This morning, as I was baking a cake and doling out spoonfuls of batter to eager little mouths and orchestrating a silly celebration for my younger daughter’s half-birthday, millions of other women were marking this day with much less joyous memories. October 15th is Pregnancy and Infant Loss Remembrance Day, and the entire month of October is dedicated to bringing awareness to the small souls we never got a chance to fully know and the mothers who bravely carried them.
The scene in my house during a chilly October eight years ago was a very different one. Quiet sadness filled the air, rooms were blatantly devoid of the sweet sound of children’s voices, and tears flowed freely instead of laughter. This was when I became a statistic, one in four women, yet felt individually broken and completely alone. This was when we lost our first baby and all my hopes and dreams seemed shattered.
My pregnancy loss is not something I’ve talked about publicly, and have scarcely talked about privately, even with my closest family and friends. I’ve hinted and alluded to it, but I’ve never been able to find the words to fully discuss it. I’ve never known how to expose that tender part of my soul that will forever be marked by a missing piece.
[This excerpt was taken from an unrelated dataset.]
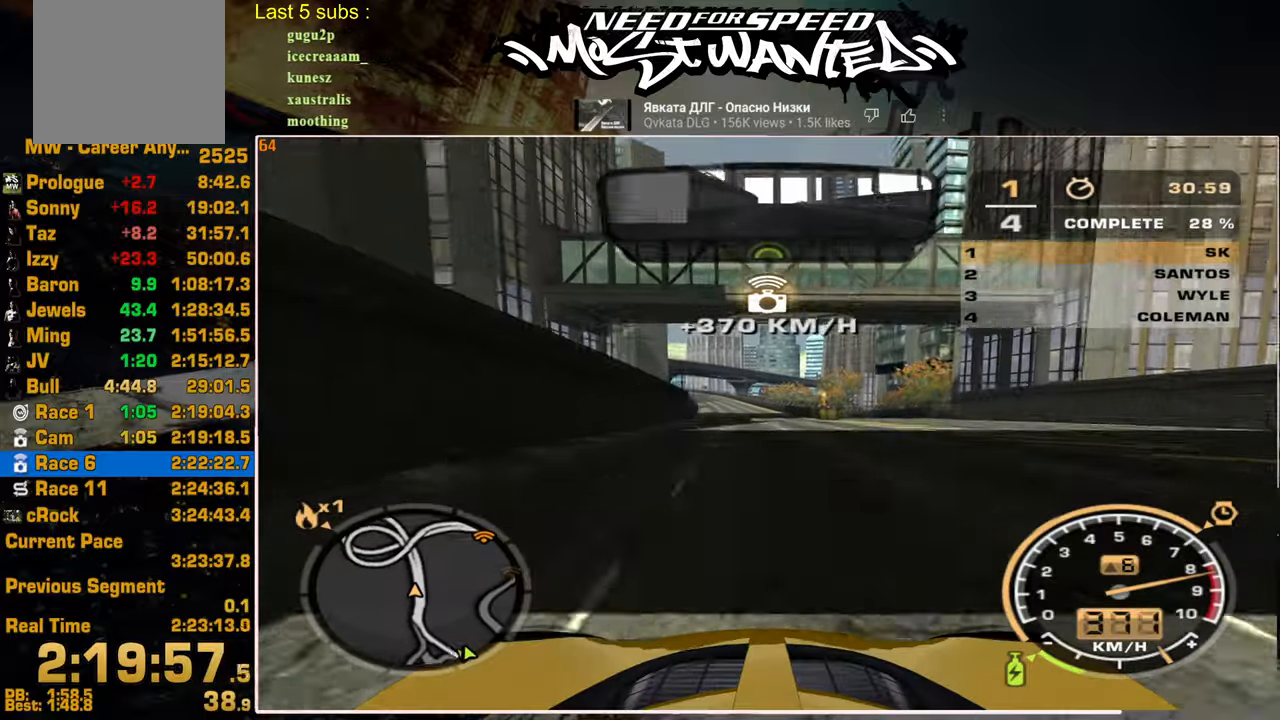
{"buttons": ["R2"], "left_stick": "center", "right_stick": "center", "events": [[217, "left_stick", "up-left"], [484, "left_stick", "center"]]}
How do I find the words to describe the hope and joy I unwittingly carried with me across shining seas? A beautifully surprising souvenir from our honeymoon, a perfect reminder of that journey of love. How can I tell of the excitement and uncertainty we felt as we glimpsed how our lives and our family would change? There is no way to describe the deep sense of fulfillment that resided within me alongside the hope of this infinitely wished-for child. A lifelong dream pictured upon an ultrasound screen.
Do I reveal how I raced to the store and bought a red stroller, on a whim, before my belly showed the slightest swell? Do I tell you how foolishly in love I was with this tiny being inside of me? Do I mention plans that were changed for months in advance as we anticipated the impending arrival of this baby? Do I dare admit how oblivious I was to the fragility of this growing ball of joy that already filled my whole heart?
These are the easy parts. These are the good, if difficult memories.
What I don’t want to remember is how it all came crashing down. Sitting in an ultrasound room as the doctor told us things didn’t look as they should. The pounding of my own solitary heart as it drowned out the rest of his words. Choices, none of them good, all of them physically and emotionally painful. Waiting, for my body to rise and fall and flow like ocean waves crashing against jagged rocks. A harsh reckoning with reality that left me empty.
The tidal wave of emotions and self-doubt that came in the wake of this loss knocked me off my feet. Voices swirled within: “What is wrong with me that I can’t accomplish this one thing I was made for?”, “What if this is it, what if childlessness is my destiny?”, “A part of me is missing.” And even the sinister whisper, “You shouldn’t be feeling this upset, it was a mere few weeks, barely enough to consider a life.” Platitudes poured in from others, reassurances that felt like thoughtless daggers: “At least you know you can get pregnant,” “At least you weren’t that far along,” “At least you’re young and can try again.” There were no right words. There still aren’t.
There aren’t the words to describe how my self-worth and sense of self slowly slipped away over those cold months following my loss. There aren’t the words to tell how bad habits and painful patterns crept in and nearly overtook me. There aren’t the words to describe how my brand new marriage, shining with hope just a few months before, became a tattered rag, barely holding on by a thread. In losing that baby, I nearly lost everything.
For those who have not gone through it, the loss of an unborn child is impossible to explain. It can be silent and shameful. The burden of grief can feel heavier than anything you could have imagined, yet illusive in it’s intangibility. Though it’s a loss of someone you never met on this side of life, it can be more intimately affecting than anyone who’s walked beside you rather than lived inside you.
And for those who have gone through it, the loss is so deeply personal that it can feel impossible to relate, even to those who have suffered through the same. Because it will never be the same. It will always be your body and your baby you must mourn. It will always be a deep and private grief you will carry within, in place of who was once there.
This story remains a hard one to tell, one for which I still don’t feel like I have all the words. One that even now feels too raw to share. But I share it in hopes that it helps. I hope it helps someone who is struggling with their own loss feel a little less alone in their suffering. I hope it helps someone who knows a friend or family member going through loss understand a bit more about the depth of their loved one’s grief and the lasting affects of losing someone, however small, so intimately intertwined with them.
In all of it’s difficulty and sorrow, this story is ultimately a happy one. The happy ending isn’t the three healthy, vibrant children who now fill my days, though I am infinitely grateful for them. The happiness is what I found on the other side of suffering – myself. Grief forces harsh truths to the surface, and had I not gone through this loss, I would not be the person, or more importantly, the mother, I am today. It taught me to be softer, more compassionate; to be aware of the silent struggles that all of us are walking through. It taught me my own strength and resiliency as I moved forward and grew. It taught me the fragility of life, and how to resist holding onto it so tightly, lest it crumble in my fingertips. It taught me the depth of loss and the vastness of love.